■ TASK DESCRIPTION
Set down each entry below exactly as written, keeping the pictures out.

▬▬▬

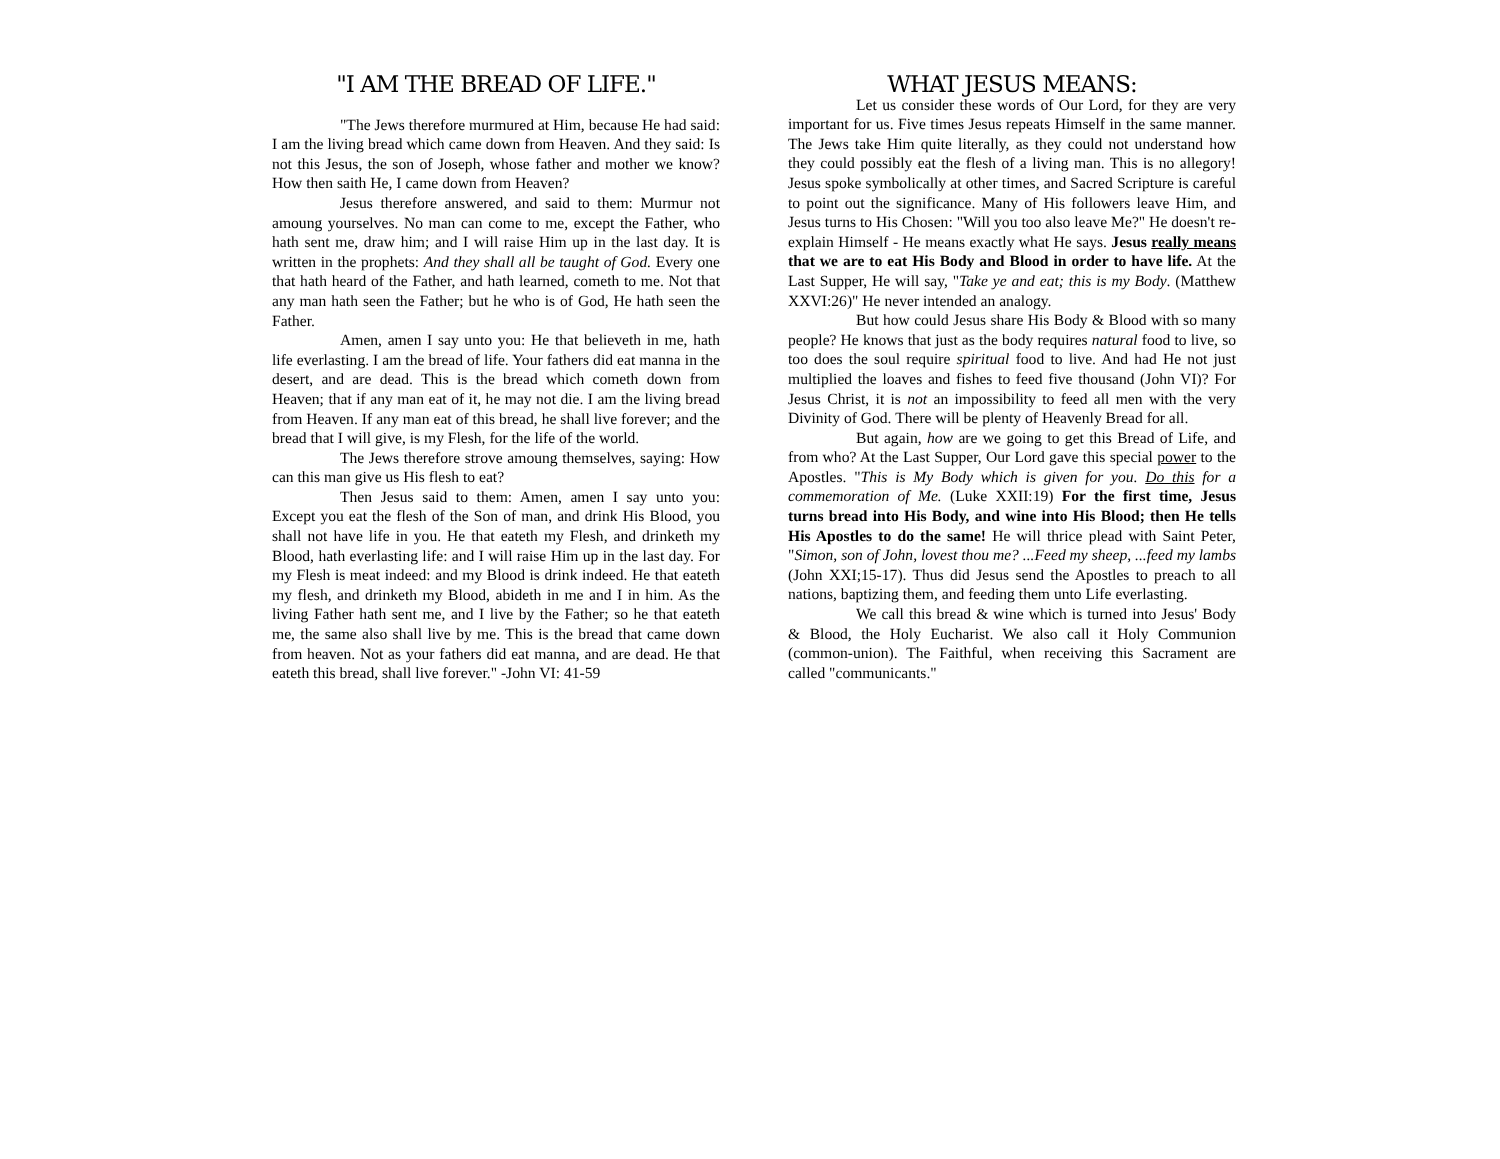"I AM THE BREAD OF LIFE."
"The Jews therefore murmured at Him, because He had said: I am the living bread which came down from Heaven. And they said: Is not this Jesus, the son of Joseph, whose father and mother we know? How then saith He, I came down from Heaven?
Jesus therefore answered, and said to them: Murmur not amoung yourselves. No man can come to me, except the Father, who hath sent me, draw him; and I will raise Him up in the last day. It is written in the prophets: And they shall all be taught of God. Every one that hath heard of the Father, and hath learned, cometh to me. Not that any man hath seen the Father; but he who is of God, He hath seen the Father.
Amen, amen I say unto you: He that believeth in me, hath life everlasting. I am the bread of life. Your fathers did eat manna in the desert, and are dead. This is the bread which cometh down from Heaven; that if any man eat of it, he may not die. I am the living bread from Heaven. If any man eat of this bread, he shall live forever; and the bread that I will give, is my Flesh, for the life of the world.
The Jews therefore strove amoung themselves, saying: How can this man give us His flesh to eat?
Then Jesus said to them: Amen, amen I say unto you: Except you eat the flesh of the Son of man, and drink His Blood, you shall not have life in you. He that eateth my Flesh, and drinketh my Blood, hath everlasting life: and I will raise Him up in the last day. For my Flesh is meat indeed: and my Blood is drink indeed. He that eateth my flesh, and drinketh my Blood, abideth in me and I in him. As the living Father hath sent me, and I live by the Father; so he that eateth me, the same also shall live by me. This is the bread that came down from heaven. Not as your fathers did eat manna, and are dead. He that eateth this bread, shall live forever." -John VI: 41-59
WHAT JESUS MEANS:
Let us consider these words of Our Lord, for they are very important for us. Five times Jesus repeats Himself in the same manner. The Jews take Him quite literally, as they could not understand how they could possibly eat the flesh of a living man. This is no allegory! Jesus spoke symbolically at other times, and Sacred Scripture is careful to point out the significance. Many of His followers leave Him, and Jesus turns to His Chosen: "Will you too also leave Me?" He doesn't re-explain Himself - He means exactly what He says. Jesus really means that we are to eat His Body and Blood in order to have life. At the Last Supper, He will say, "Take ye and eat; this is my Body. (Matthew XXVI:26)" He never intended an analogy.
But how could Jesus share His Body & Blood with so many people? He knows that just as the body requires natural food to live, so too does the soul require spiritual food to live. And had He not just multiplied the loaves and fishes to feed five thousand (John VI)? For Jesus Christ, it is not an impossibility to feed all men with the very Divinity of God. There will be plenty of Heavenly Bread for all.
But again, how are we going to get this Bread of Life, and from who? At the Last Supper, Our Lord gave this special power to the Apostles. "This is My Body which is given for you. Do this for a commemoration of Me. (Luke XXII:19) For the first time, Jesus turns bread into His Body, and wine into His Blood; then He tells His Apostles to do the same! He will thrice plead with Saint Peter, "Simon, son of John, lovest thou me? ...Feed my sheep, ...feed my lambs (John XXI;15-17). Thus did Jesus send the Apostles to preach to all nations, baptizing them, and feeding them unto Life everlasting.
We call this bread & wine which is turned into Jesus' Body & Blood, the Holy Eucharist. We also call it Holy Communion (common-union). The Faithful, when receiving this Sacrament are called "communicants."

▬▬▬

■ ANSWER TO THE PROBLEM
"I AM THE BREAD OF LIFE."
"The Jews therefore murmured at Him, because He had said: I am the living bread which came down from Heaven. And they said: Is not this Jesus, the son of Joseph, whose father and mother we know? How then saith He, I came down from Heaven?
Jesus therefore answered, and said to them: Murmur not amoung yourselves. No man can come to me, except the Father, who hath sent me, draw him; and I will raise Him up in the last day. It is written in the prophets: And they shall all be taught of God. Every one that hath heard of the Father, and hath learned, cometh to me. Not that any man hath seen the Father; but he who is of God, He hath seen the Father.
Amen, amen I say unto you: He that believeth in me, hath life everlasting. I am the bread of life. Your fathers did eat manna in the desert, and are dead. This is the bread which cometh down from Heaven; that if any man eat of it, he may not die. I am the living bread from Heaven. If any man eat of this bread, he shall live forever; and the bread that I will give, is my Flesh, for the life of the world.
The Jews therefore strove amoung themselves, saying: How can this man give us His flesh to eat?
Then Jesus said to them: Amen, amen I say unto you: Except you eat the flesh of the Son of man, and drink His Blood, you shall not have life in you. He that eateth my Flesh, and drinketh my Blood, hath everlasting life: and I will raise Him up in the last day. For my Flesh is meat indeed: and my Blood is drink indeed. He that eateth my flesh, and drinketh my Blood, abideth in me and I in him. As the living Father hath sent me, and I live by the Father; so he that eateth me, the same also shall live by me. This is the bread that came down from heaven. Not as your fathers did eat manna, and are dead. He that eateth this bread, shall live forever." -John VI: 41-59
WHAT JESUS MEANS:
Let us consider these words of Our Lord, for they are very important for us. Five times Jesus repeats Himself in the same manner. The Jews take Him quite literally, as they could not understand how they could possibly eat the flesh of a living man. This is no allegory! Jesus spoke symbolically at other times, and Sacred Scripture is careful to point out the significance. Many of His followers leave Him, and Jesus turns to His Chosen: "Will you too also leave Me?" He doesn't re-explain Himself - He means exactly what He says. Jesus really means that we are to eat His Body and Blood in order to have life. At the Last Supper, He will say, "Take ye and eat; this is my Body. (Matthew XXVI:26)" He never intended an analogy.
But how could Jesus share His Body & Blood with so many people? He knows that just as the body requires natural food to live, so too does the soul require spiritual food to live. And had He not just multiplied the loaves and fishes to feed five thousand (John VI)? For Jesus Christ, it is not an impossibility to feed all men with the very Divinity of God. There will be plenty of Heavenly Bread for all.
But again, how are we going to get this Bread of Life, and from who? At the Last Supper, Our Lord gave this special power to the Apostles. "This is My Body which is given for you. Do this for a commemoration of Me. (Luke XXII:19) For the first time, Jesus turns bread into His Body, and wine into His Blood; then He tells His Apostles to do the same! He will thrice plead with Saint Peter, "Simon, son of John, lovest thou me? ...Feed my sheep, ...feed my lambs (John XXI;15-17). Thus did Jesus send the Apostles to preach to all nations, baptizing them, and feeding them unto Life everlasting.
We call this bread & wine which is turned into Jesus' Body & Blood, the Holy Eucharist. We also call it Holy Communion (common-union). The Faithful, when receiving this Sacrament are called "communicants."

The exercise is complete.